Halloween is a time to have pseudoscary fun, meet your neighbors, and overdose on sugar. There was a time when some houses used to hand out fruit or home baked goods or bags of popcorn, but then someone started rumors of razorblades in apples and hippies handing out marijuana brownies and now the only things parents view as safe are prepackaged products of Mars and Hershey.

Costumes are a reflection of pop culture, lots of Disney princesses, Marvel superheroes and Harry Potter characters. My wizard costume predates the JK Rowling classic, but everyone calls me Dumbledore.

There are a few costumes, that are truly scary, home-made zombies asking for brains, vampires with real looking teeth, light gray palor, and bloodshot eyes asking for a “donation,” and teenagers in Jason hockey masks from the Halloween movie series, or Freddy Kruger claws from the Nightmare on Elm Street movies.

Some people, like my wife and me, enjoy being scared. Horror movies, and authors like Stephen King exist for people like us. We love a suspenseful story, where the dead come back to life eating the brains of those struggling to get by after the Apocalypse. When the story is over, I look around at our deteriorating world and its problems seem more solvable.
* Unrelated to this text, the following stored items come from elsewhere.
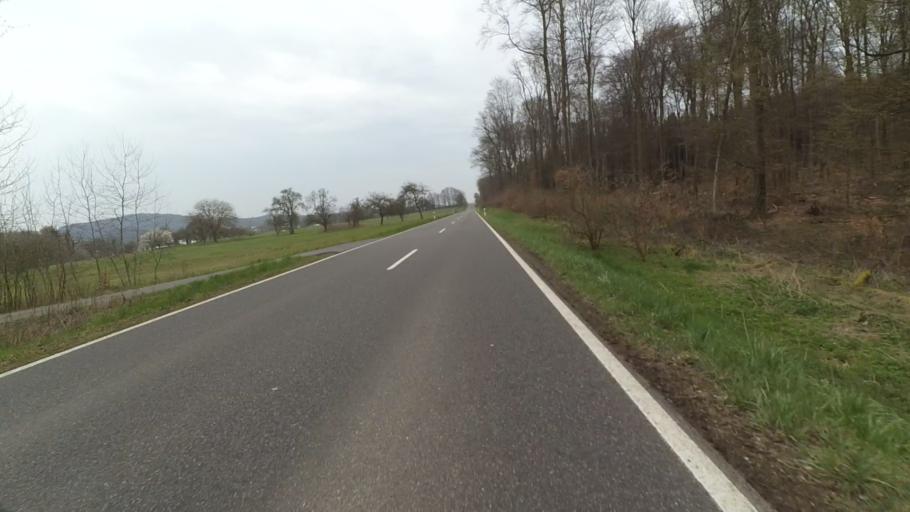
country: DE
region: Rheinland-Pfalz
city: Quirnbach
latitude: 50.5148
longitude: 7.8027
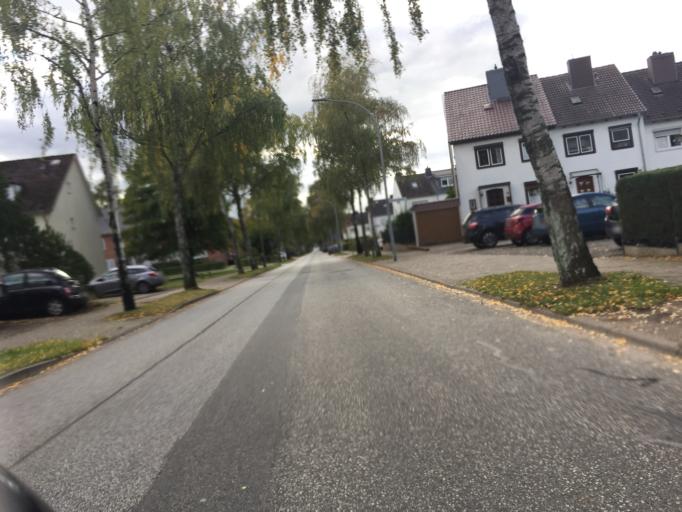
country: DE
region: Schleswig-Holstein
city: Itzehoe
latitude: 53.9403
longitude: 9.5069
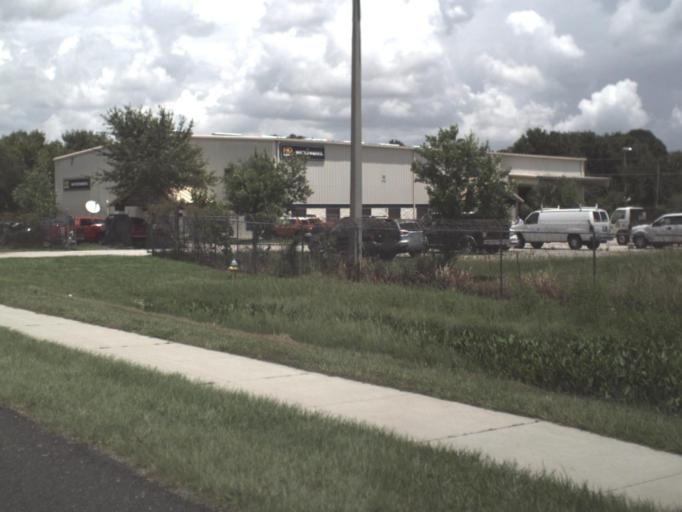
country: US
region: Florida
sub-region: Hillsborough County
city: East Lake-Orient Park
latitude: 28.0063
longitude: -82.3556
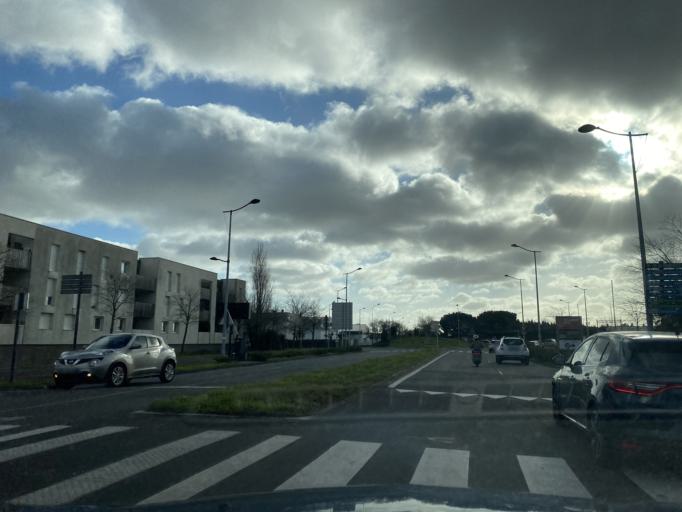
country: FR
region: Aquitaine
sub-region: Departement de la Gironde
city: Le Haillan
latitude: 44.8423
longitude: -0.6704
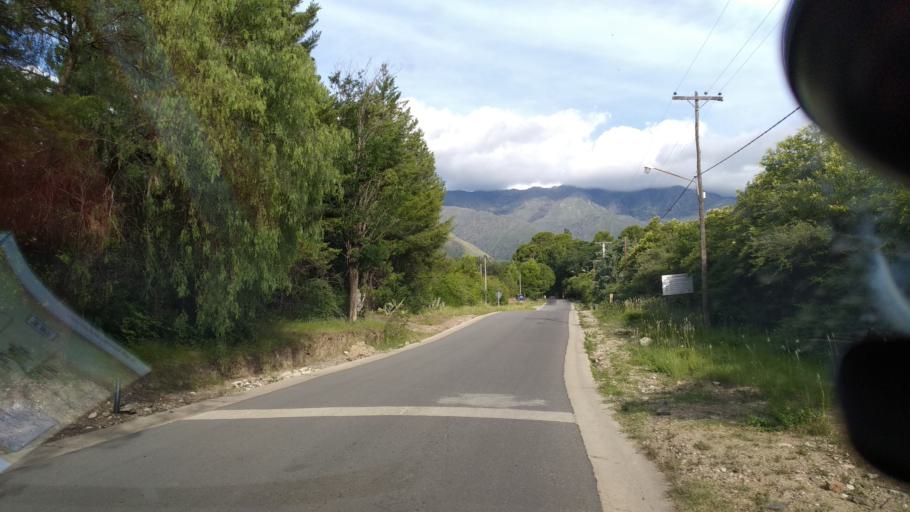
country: AR
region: Cordoba
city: Villa Las Rosas
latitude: -32.0262
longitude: -65.0151
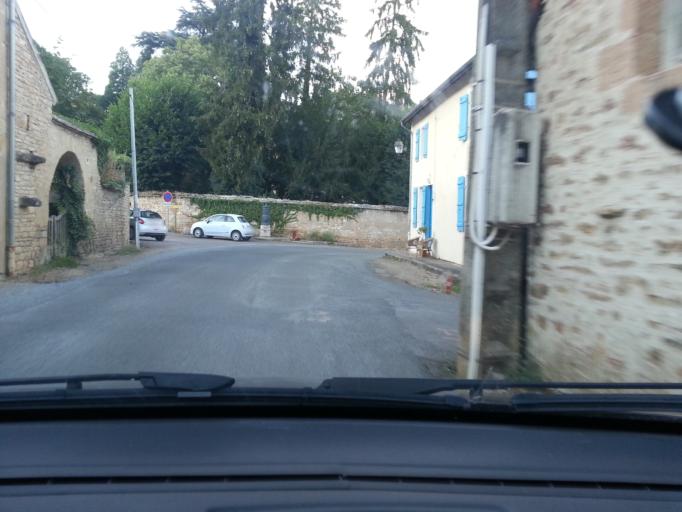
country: FR
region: Bourgogne
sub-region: Departement de Saone-et-Loire
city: Givry
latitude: 46.7790
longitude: 4.7293
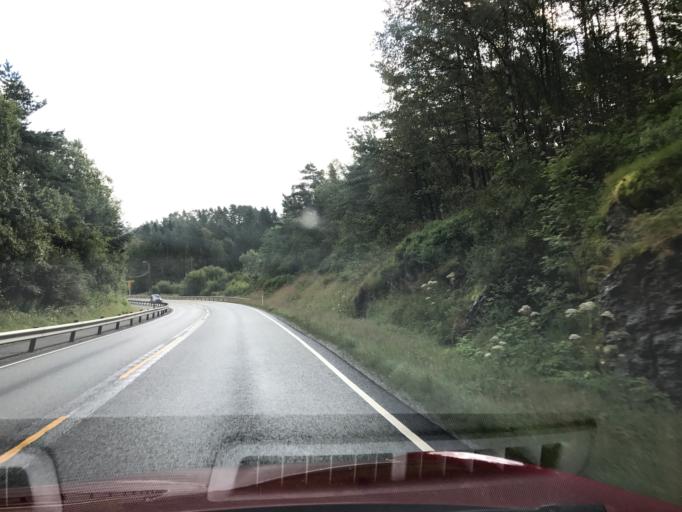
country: NO
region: Hordaland
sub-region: Sveio
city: Sveio
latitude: 59.5804
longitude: 5.4320
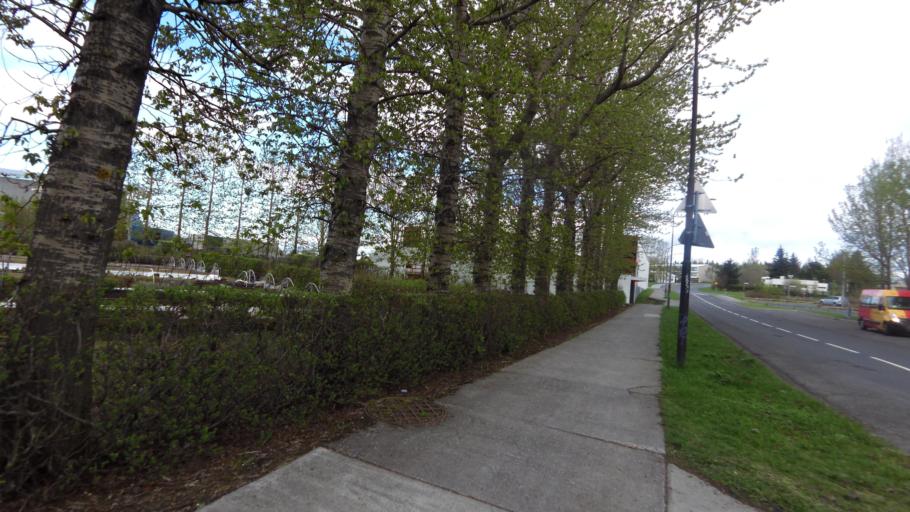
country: IS
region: Capital Region
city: Reykjavik
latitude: 64.1175
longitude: -21.8501
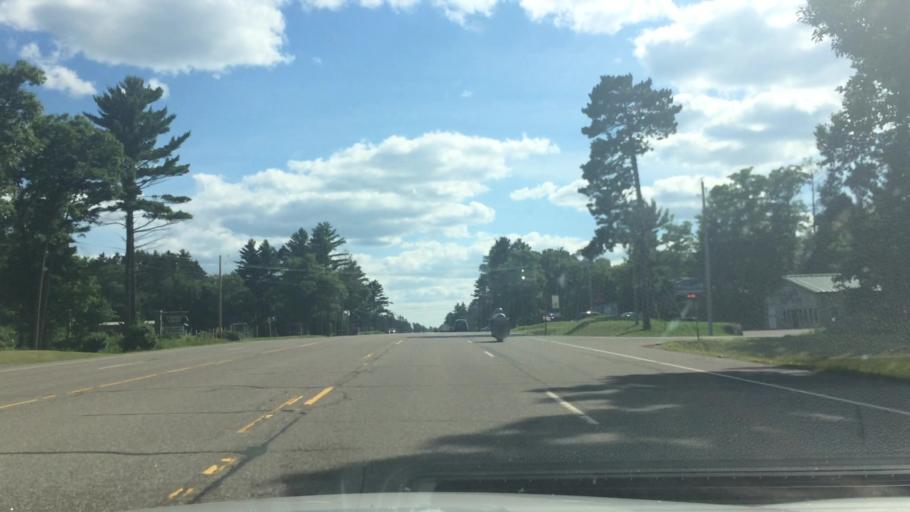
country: US
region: Wisconsin
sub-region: Vilas County
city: Lac du Flambeau
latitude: 45.8348
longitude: -89.7123
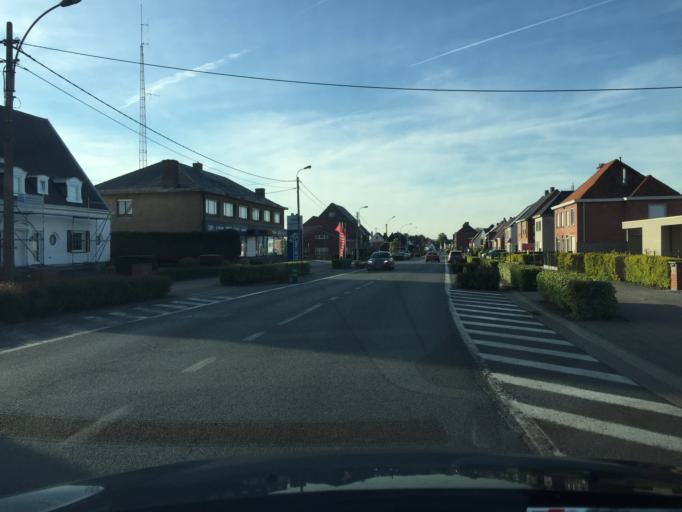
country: BE
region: Flanders
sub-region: Provincie Oost-Vlaanderen
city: Aalter
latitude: 51.0969
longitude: 3.4423
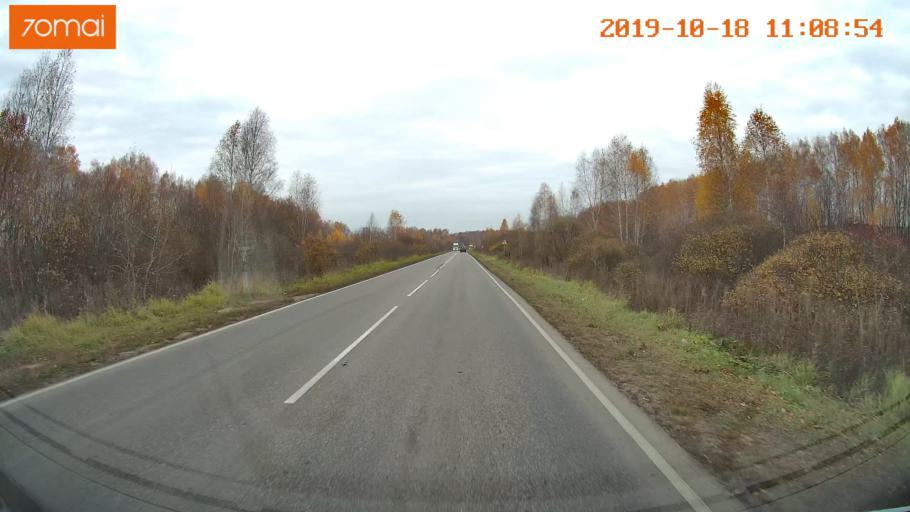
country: RU
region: Tula
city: Kimovsk
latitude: 53.9454
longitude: 38.5341
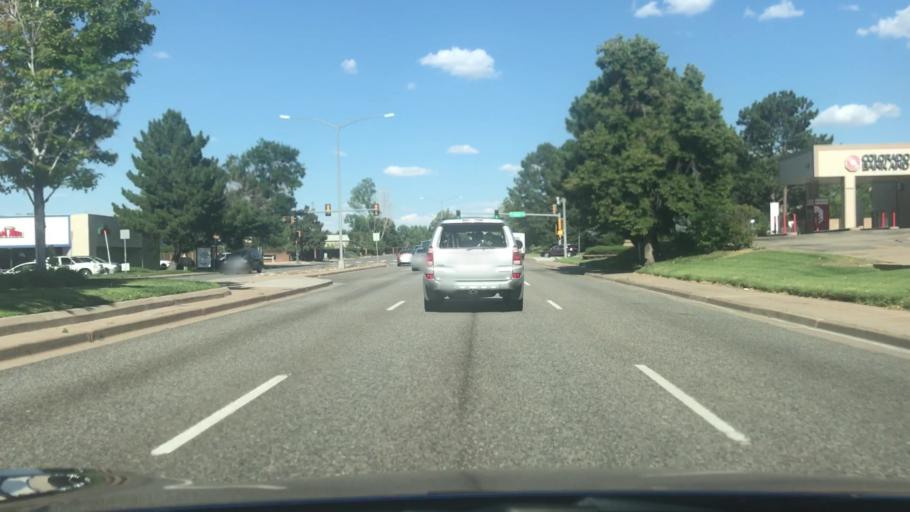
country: US
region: Colorado
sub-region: Arapahoe County
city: Dove Valley
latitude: 39.6530
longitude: -104.8085
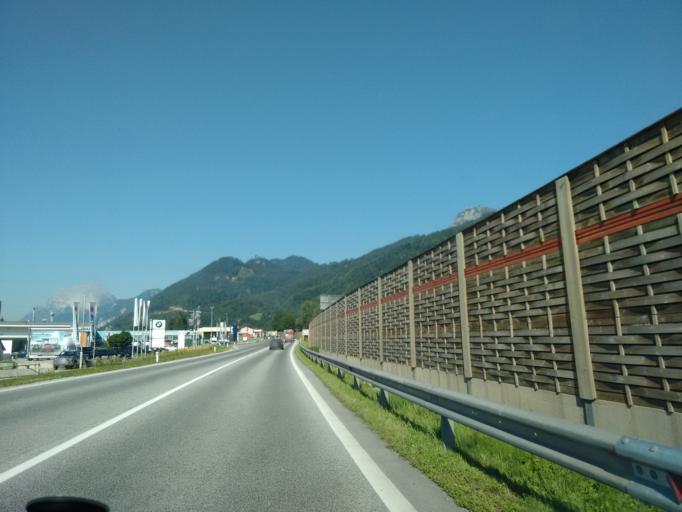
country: AT
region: Styria
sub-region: Politischer Bezirk Liezen
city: Weissenbach bei Liezen
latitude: 47.5700
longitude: 14.2159
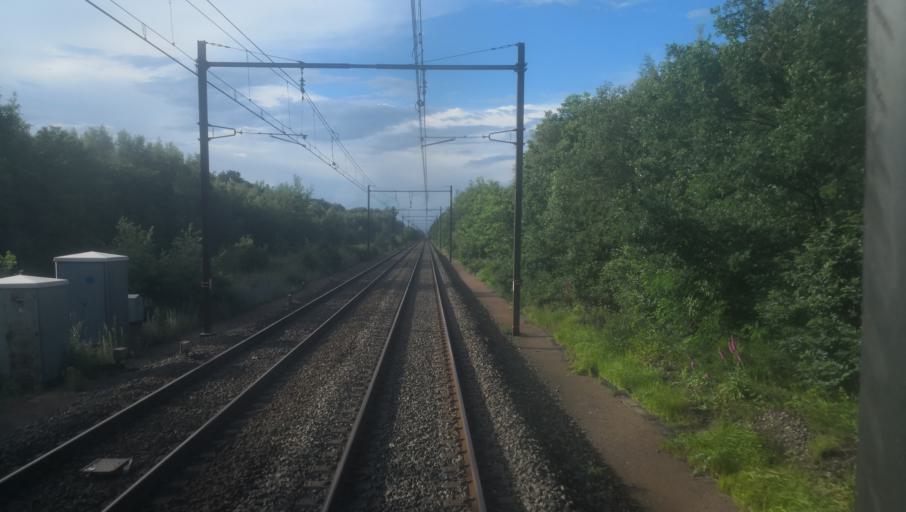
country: FR
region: Centre
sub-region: Departement du Loir-et-Cher
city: Salbris
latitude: 47.4692
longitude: 2.0403
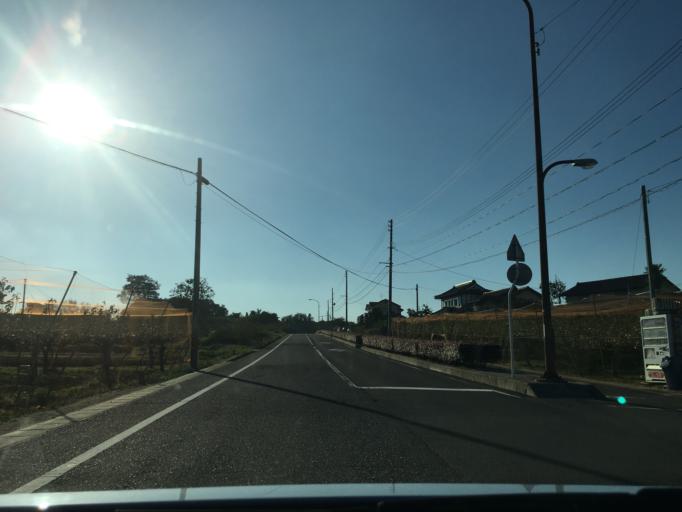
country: JP
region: Fukushima
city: Sukagawa
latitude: 37.3295
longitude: 140.3659
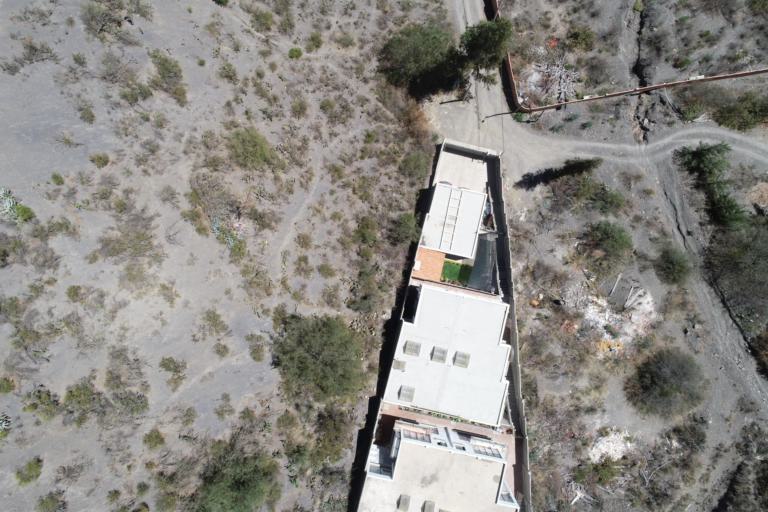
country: BO
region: La Paz
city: La Paz
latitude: -16.6280
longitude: -68.0501
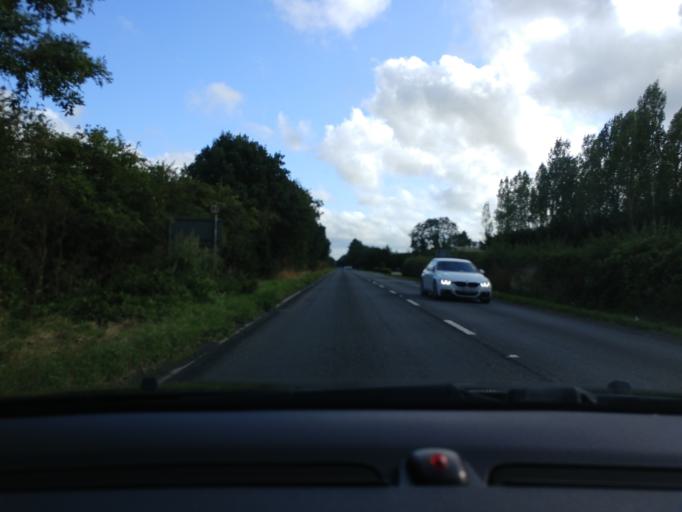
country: GB
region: England
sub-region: Oxfordshire
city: Bicester
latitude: 51.8823
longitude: -1.2292
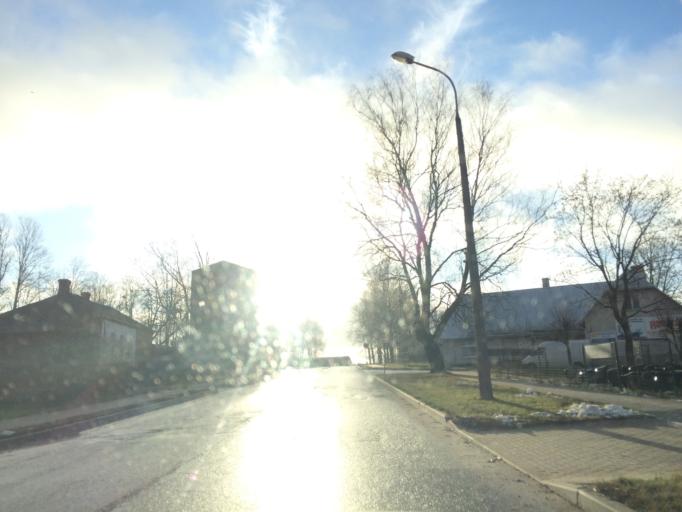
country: LV
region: Rezekne
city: Rezekne
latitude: 56.5116
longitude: 27.3251
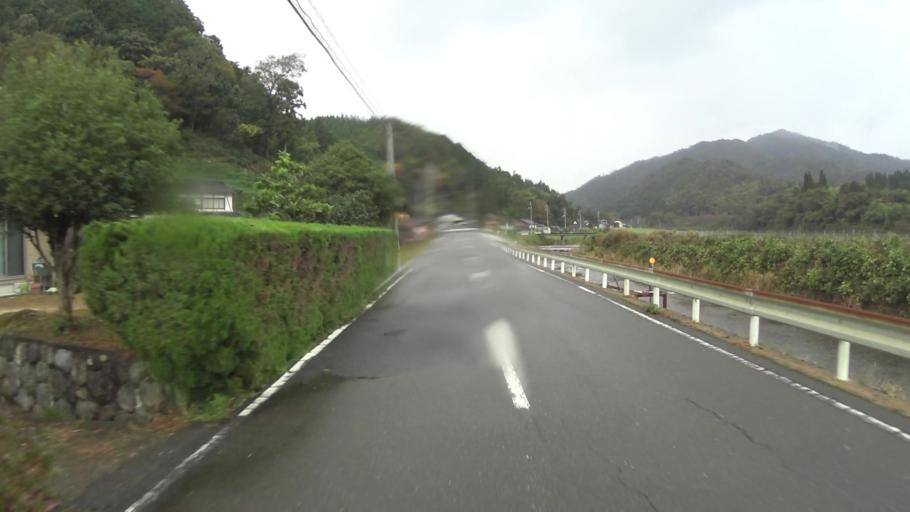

Not everyone feels this way. Billie and I share the experience of emotionally scarring our youngest children by taking them to a horror film with their older siblings, she Cujo, me Nightmare on Elm Street. One of them has forgiven the infraction.

I’m not sure if a love of the horror genre really helps me face my fears.

I do things that stretch my tolerance for feeling uncomfortable, going up in a hot air balloon, parachuting, and mountain climbing for fear of heights. I’m not really afraid of heights, nor even falling from heights. I do worry about landing after falling.

Most of the other things that make me uncomfortable are really easy to rationalize. Getting old? What choice do I have? Dying? It happens to all of us sometime? Not being loved? I am truly fortunate and grateful.

I try to help some others face some of what scares them. So if a very small Spiderman freaks out at our red-eyed creepy spiders, a kindly old wizard is there to say,

“He doesn’t bite. His eyes are red because he’s tired. He would really like it if you pet him, Mr. Spiderman.”